Beyond the more obviously disturbing aspects of warfare, I found over 24 years in the Army the United States’ military’s growing addiction to contractors problematic, for many reasons. Back in the proverbial good old days, organizational security was provided with organic assets—your soldiers. If you weren’t eating MREs, chow was cooked and served in MKTs with organic assets—your cooks. Helicopters were repaired with organic assets—your crew chiefs. Trucks were repaired with organic assets—your diesel mechanics. Then, if they didn’t stay in the Army for the long-haul, those people might very well return to their communities with skills they could use in civilian jobs.
To some degree, it was that kind of training in the military—that, along with the experiences in leadership and service to something greater than themselves—that accounted for the character of those people who became Tom Brokaw’s Greatest Generation. Though we may not have realized it at the time, training soldiers, sailors, airmen, and marines was a long-term investment in the strength of our nation. And while conflicts after WWII may not have produced that sort of expertise and experiences in exactly the same kind and magnitude, military experience continued to produce technical expertise, leadership experience, and morals and values that, later, were reinvested into local communities and their economies.
Military service is still doing that, just on a smaller scale, that’s continuing to dwindle.
THE CONTRACT WAR
In Afghanistan and Iraq, our military’s growing and, in my view, detrimental and diminishing-return dependence on contractors to do what trained soldiers can do and have always done became abundantly clear. Haliburton, KBR, DynCorp, Blackwater Worldwide Xe Academi, and others were the answer, and they all represent one thing: the business of warfare. And business, unfortunately, has been very good.
Proponents may argue that contracted cooks, maintenance, logistics, and security represent good people serving the nation in their own way. They may very well be good people, but, no, it’s not service, not unless we want to water-down that term and squeeze every drop of meaning from it. It’s like equating service in the military to land speculation and real estate investment. It’s a capital venture. Not sacrifice. The nation doesn’t bear the burden of—and decision-makers choosing war don’t have to figure in—long-term care for contractors once the job’s done. Fixed cost. It’s all in the contract.
Local populations who work for industrial contractors—and become dependent on them—to provide chow to troops are doing it for the money, and the industrial contractors organizing them, are doing it for the money. Contracted security forces do it for the money, and they are not bound by the same values and laws as soldiers, and they are certainly not part of that team, as is often made abundantly clear.

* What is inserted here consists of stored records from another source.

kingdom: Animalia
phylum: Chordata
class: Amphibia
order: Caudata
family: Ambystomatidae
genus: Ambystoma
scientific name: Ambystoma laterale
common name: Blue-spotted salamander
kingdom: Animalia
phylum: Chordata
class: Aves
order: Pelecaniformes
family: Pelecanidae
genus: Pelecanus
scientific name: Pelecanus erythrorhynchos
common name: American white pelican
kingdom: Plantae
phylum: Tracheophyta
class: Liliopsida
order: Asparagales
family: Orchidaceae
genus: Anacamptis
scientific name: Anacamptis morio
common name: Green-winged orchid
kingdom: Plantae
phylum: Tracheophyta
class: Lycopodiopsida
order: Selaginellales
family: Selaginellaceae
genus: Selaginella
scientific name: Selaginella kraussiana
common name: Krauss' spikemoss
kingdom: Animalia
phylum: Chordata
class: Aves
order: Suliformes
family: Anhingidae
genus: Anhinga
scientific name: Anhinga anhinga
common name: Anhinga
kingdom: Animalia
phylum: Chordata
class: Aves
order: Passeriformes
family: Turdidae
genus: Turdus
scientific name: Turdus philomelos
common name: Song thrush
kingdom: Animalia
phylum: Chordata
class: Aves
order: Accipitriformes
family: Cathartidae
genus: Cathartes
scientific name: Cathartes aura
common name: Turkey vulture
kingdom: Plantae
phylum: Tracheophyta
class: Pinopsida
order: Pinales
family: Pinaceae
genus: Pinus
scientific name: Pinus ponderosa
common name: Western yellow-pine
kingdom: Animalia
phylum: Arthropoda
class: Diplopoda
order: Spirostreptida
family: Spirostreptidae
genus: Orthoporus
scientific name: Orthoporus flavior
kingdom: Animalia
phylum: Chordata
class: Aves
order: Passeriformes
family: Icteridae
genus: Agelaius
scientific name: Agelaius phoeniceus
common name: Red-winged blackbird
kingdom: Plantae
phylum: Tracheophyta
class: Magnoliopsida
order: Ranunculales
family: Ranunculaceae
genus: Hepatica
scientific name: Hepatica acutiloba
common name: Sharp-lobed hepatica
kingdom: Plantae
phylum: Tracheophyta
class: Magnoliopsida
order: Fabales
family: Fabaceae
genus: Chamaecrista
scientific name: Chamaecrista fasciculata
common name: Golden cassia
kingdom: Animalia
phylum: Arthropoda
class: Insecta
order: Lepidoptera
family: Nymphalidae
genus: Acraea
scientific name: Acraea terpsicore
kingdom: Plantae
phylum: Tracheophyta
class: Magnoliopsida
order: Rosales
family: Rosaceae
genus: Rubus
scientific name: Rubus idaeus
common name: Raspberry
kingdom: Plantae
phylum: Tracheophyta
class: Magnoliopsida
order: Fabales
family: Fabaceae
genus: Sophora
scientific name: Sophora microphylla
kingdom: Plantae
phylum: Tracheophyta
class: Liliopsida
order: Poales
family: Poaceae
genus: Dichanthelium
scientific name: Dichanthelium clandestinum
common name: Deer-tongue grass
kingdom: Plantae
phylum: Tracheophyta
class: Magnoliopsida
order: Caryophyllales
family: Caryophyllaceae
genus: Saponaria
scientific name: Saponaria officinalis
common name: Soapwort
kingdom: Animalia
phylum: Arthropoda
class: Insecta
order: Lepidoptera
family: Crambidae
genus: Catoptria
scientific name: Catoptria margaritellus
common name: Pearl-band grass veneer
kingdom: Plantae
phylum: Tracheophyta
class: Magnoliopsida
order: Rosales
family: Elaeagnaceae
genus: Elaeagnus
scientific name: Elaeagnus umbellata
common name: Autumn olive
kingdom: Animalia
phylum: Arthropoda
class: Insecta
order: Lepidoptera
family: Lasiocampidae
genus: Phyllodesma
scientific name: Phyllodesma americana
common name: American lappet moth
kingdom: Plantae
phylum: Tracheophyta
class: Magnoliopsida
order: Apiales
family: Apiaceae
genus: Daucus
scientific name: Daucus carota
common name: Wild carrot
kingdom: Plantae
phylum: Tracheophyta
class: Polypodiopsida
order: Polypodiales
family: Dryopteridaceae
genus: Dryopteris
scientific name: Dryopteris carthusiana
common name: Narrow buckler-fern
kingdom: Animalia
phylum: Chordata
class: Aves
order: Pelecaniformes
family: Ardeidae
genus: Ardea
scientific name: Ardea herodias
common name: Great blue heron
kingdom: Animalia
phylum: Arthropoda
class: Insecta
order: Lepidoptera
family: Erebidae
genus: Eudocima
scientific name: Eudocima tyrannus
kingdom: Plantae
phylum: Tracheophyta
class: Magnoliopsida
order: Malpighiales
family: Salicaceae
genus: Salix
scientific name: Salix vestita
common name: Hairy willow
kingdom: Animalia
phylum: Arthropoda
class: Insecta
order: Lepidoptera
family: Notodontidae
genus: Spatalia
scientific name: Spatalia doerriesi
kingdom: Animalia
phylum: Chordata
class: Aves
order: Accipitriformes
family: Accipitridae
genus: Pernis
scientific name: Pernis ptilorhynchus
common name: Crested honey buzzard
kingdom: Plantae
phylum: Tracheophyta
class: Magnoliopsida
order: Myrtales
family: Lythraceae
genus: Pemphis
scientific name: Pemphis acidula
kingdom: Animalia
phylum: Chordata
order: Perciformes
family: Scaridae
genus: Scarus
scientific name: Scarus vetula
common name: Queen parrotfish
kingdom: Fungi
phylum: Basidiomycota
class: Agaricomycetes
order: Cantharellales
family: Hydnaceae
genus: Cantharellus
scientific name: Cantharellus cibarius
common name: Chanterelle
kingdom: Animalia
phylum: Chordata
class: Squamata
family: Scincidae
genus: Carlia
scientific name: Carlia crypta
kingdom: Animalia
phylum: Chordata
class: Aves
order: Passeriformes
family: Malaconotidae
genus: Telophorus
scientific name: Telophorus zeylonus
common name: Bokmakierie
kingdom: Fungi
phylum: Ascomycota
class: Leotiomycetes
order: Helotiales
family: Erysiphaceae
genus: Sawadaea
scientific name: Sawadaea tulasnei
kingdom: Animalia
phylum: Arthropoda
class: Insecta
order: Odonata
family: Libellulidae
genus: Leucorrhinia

They do it for one predominant reason: money. Put aside the rather simple—though some would want to make it complicated—question of morals and ethics and warfare and we’re left with a more practical problem: soldiers are losing expertise.
In “Spies-for-Hire Now at War in Syria,” The Daily Beast’s Kate Brannan reports that “Six3 Intelligence Solutions—a private intelligence company recently acquired by CACI International—won a $10 million no-bid Army contract to provide ‘intelligence analysis services.’” CACI acquired Six3 in late 2013, in what was hailed as the “Single Best Deal” of 2013. Now, thanks to DoD’s intelligence analyst shortfall and a reluctance to really commit with full force to the expanding war against ISIS, the deal is paying off, big-time. As Brannan reports, “At the time of the purchase, CACI CEO Ken Asbury said he thought Six3 would open up an additional $15 billion in contract opportunities. CACI has been providing the U.S. military contractor support for years, including interrogators assigned and working at Abu Ghraib prison at the time of the abuse scandal.”
And there you have it—the simple question of conflict between morals and ethics and the almighty dollar.
When war is not waged with a profit margin in mind, but, rather, with a candid and sober acknowledgment of the enormous, undeniable, and inexcusable short-term and long-term human costs—both figurative and fiscal—it makes a difference.